Das Büchlein Über den Tod stammt aus Dietrich von Hildebrands Nachlass, posthum veröffentlicht: eine sachliche philosophisch-theologische Annäherung an das Mysterium, das jeden Menschen beschäftigt. Und mit wachsender Kenntnis des Todes und des christlichen Todes wächst die Zuversicht und die Hoffnung.

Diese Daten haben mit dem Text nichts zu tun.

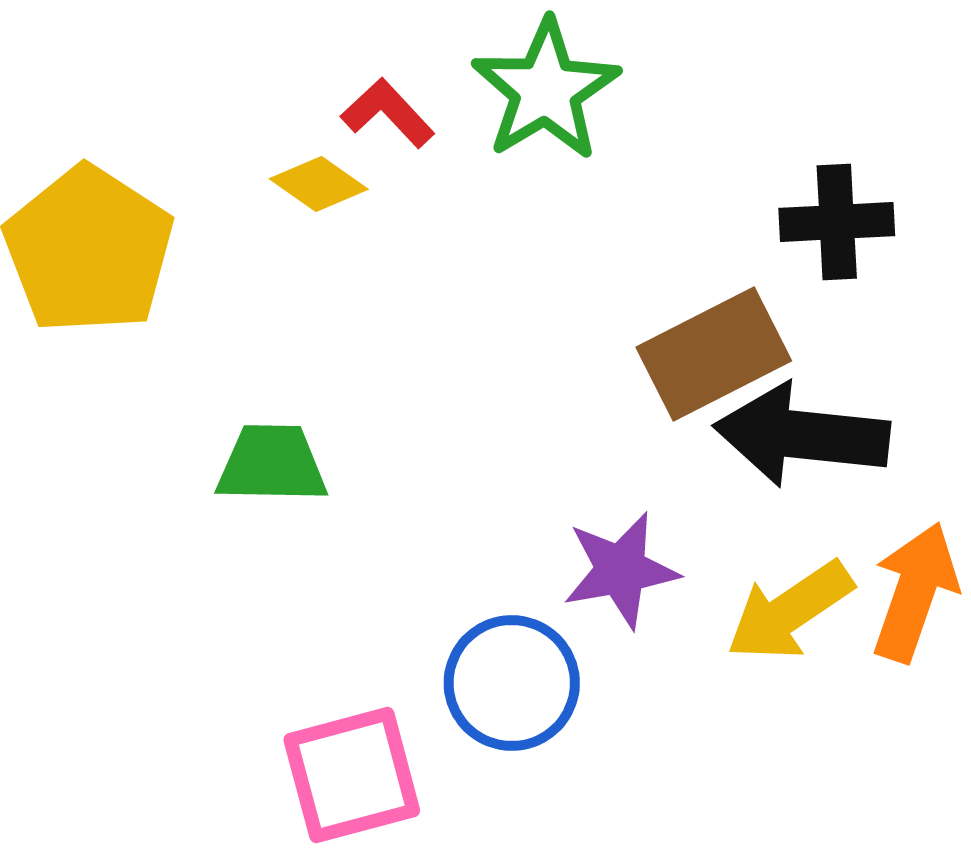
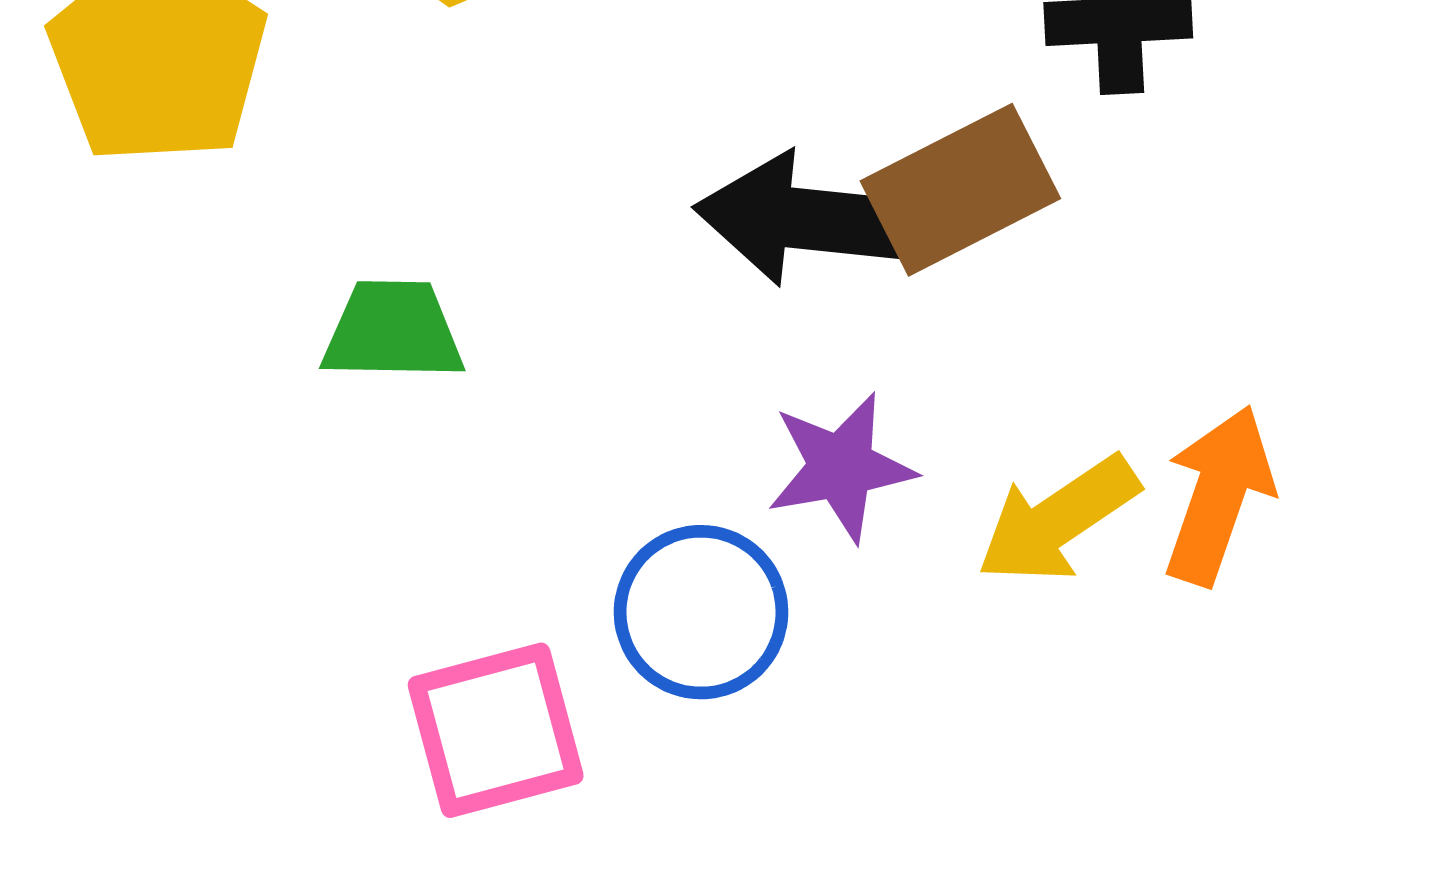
black arrow: (802, 435) -> (808, 219), moved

Schmerzvoll ist er jedoch immer:
Wie stehen die zwei Aspekte existentiell zueinander: auf der einen Seite der Tod wie ein furchtbares Ende von allem und auf der anderen Seite die in unserer Gotteserkenntnis sowie in den mannigfaltigen Hinweisen auf ein Jenseits gegründete Überzeugung von der Unsterblichkeit der Seele? Rational müßte diese unsere Überzeugung den grauenvollen Aspekt des Todes weitgehend modifizieren. Stehen sich ein bloßer Eindruck und eine in absolut gewisser Erkenntnis fundierte Überzeugung gegenüber, so müßte doch diese den Ausschlag geben. Es stehen sich nicht nur eine abstrakte Einsicht und ein anschaulich gegebener Eindruck gegenüber, sondern auch das existentielle Erleben des Hinweises auf ein Jenseits, das das Leben in allen tiefen und großen Augenblicken durchzieht. Um so mehr müßte die Gewißheit der Unsterblichkeit dem Tod sein Grauen nehmen. Aber dem ist nicht so, weil der Hinweis auf ein Jenseits sich auf etwas gänzlich Unbekanntes, Unvorstellbares richtet, während der Aspekt des Todes als des Lebensendes sehr bestimmt und anschaulich ist. Wir erleben die plötzliche Abwesenheit eines geliebten Menschen, eine unbegreifliche Trennung von ihm, eine entsetzliche Leere.
Hildebrand (1980), 25
Diese Urangst vor dem Dahinscheiden nimmt auch die christliche Hoffnung nicht weg, soll sie auch nicht. Der Tod bleibt in seiner ganzen Härte präsent, und wird erst von hier überstrahlt von Gottes Gnade. Die Gnade zerstört die Natur nicht, sie erhöht sie:
Der natürliche Aspekt darf in allem nie übersprungen werden, sondern muß von dem übernatürlichen überstrahlt werden. So soll das Leiden auf Erden nicht deshalb wie ein beglückendes Geschenk behandelt werden, weil man das Kreuz freudig für und mit Christus trägt. Es darf nicht die Stelle des natürlich Beglückenden einnehmen, auch nicht die der beglückenden übernatürlichen Geschenke, wie charismatischer Gnaden. Der Charakter des Kreuzes soll nicht verlorengehen. Auch ein freudig für Christus aufgeopfertes körperliches Leiden hört nicht auf zu schmerzen und verwandelt sich nicht in ein körperliches Wohlgefühl.
Hildebrand (1980), 101
Doch die Gnade strahlt eben doch. Es ist die jenseits des Todes stehende Hoffnung auf die endgültige, nicht mehr endende Vereinigung mit dem Herrn, die im Schmerz Freude bewirkt:
Ein ganz neues Gesicht gewinnt der Tod für den, in dem eine tiefe, letzte Liebe zu Jesus lebt und der darum von der Sehnsucht nach der Vereinigung mit Ihm von Angesicht zu Angesicht und in Ihm und durch Ihn mit Gott Vater verzehrt wird. Diesen Aspekt des Todes bringt der in vielen Klöstern übliche Ruf zum Ausdruck, wenn für ein Mitglied der Klostergemeinde die Stunde des Todes schlägt: Ecce, sponsus venit, exite obviam ei. Der Aspekt des Todes als Stunde des Gerichtes ist nicht verschwunden, doch steht die Vereinigung mit Jesus im Vordergrund.